Information sampling while searching for a task strategy

Strategies for solving a task, including those for generating informational actions, are not known in advance but must also be learnt. This implies an exploratory process whereby the learner experiments, selects and tries to improve alternative strategies. For instance, when learning how to drive one must also learn where to look to efficiently sample information, and when learning chess one must discover which strategy is most powerful in a given setting.

Deciding how to explore optimally when searching for strategy is a very difficult question, and is almost intractable in the general case. This question has been tackled in machine learning for individual tasks as an optimization problem, where the task is modeled as a cost function and the system searches for the strategy that minimizes this function. The search may use approaches ranging from reinforcement learning (Kaelbling, Littman et al. 1998; Sutton and Barto 1998; Jens Kober 2012), to stochastic optimization (Spall 2005), evolutionary techniques (Goldberg 1989), or Bayesian optimization (Jones, Schonlau et al. 1998).

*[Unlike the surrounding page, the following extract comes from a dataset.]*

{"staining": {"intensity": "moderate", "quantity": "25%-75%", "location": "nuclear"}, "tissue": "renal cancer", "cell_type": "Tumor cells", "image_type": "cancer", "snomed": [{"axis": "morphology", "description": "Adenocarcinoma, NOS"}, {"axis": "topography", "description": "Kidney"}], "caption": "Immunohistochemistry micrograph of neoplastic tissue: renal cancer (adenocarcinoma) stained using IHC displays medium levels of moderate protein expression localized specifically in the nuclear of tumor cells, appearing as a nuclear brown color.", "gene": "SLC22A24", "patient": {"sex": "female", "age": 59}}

It may operate in model-based approaches, by learning a model of the world dynamics and using it to plan a solution (Brafman and Tennenholtz 2003), or it may directly optimize parameters of a solution in model-free approaches (Sutton, McAllester et al. 1999). Approximate general methods have been proposed in reinforcement learning, which are based on random action selection, or give “novelty” or “uncertainty” bonuses (in addition to the task-specific reward) for collecting data in regions that have not been recently visited, or that have a high expected gain in information (Sutton ; Dayan and Sejnowski 1996; Sutton and Barto 1998; Kearns and Singh 2002; Brafman and Tennenholtz 2003; Kolter and Ng; Lopes, Lang et al.) (we discuss these factors in more detail in the following section). Yet another approach to strategy learning involves generalizing from previously learnt circumstances (e.g., if I previously found food in a supermarket, I will look for a supermarket if I am hungry in a new town) (Dayan 2013). Many of these methods can be seen as a POMDP whose uncertainty is not on the task-relevant state but on the task parameters themselves. It is important to note that, while these processes require significant exploration, they are goal directed in the sense that they seek to maximize a separate, or extrinsic, reward (e.g., drive successfully to a destination).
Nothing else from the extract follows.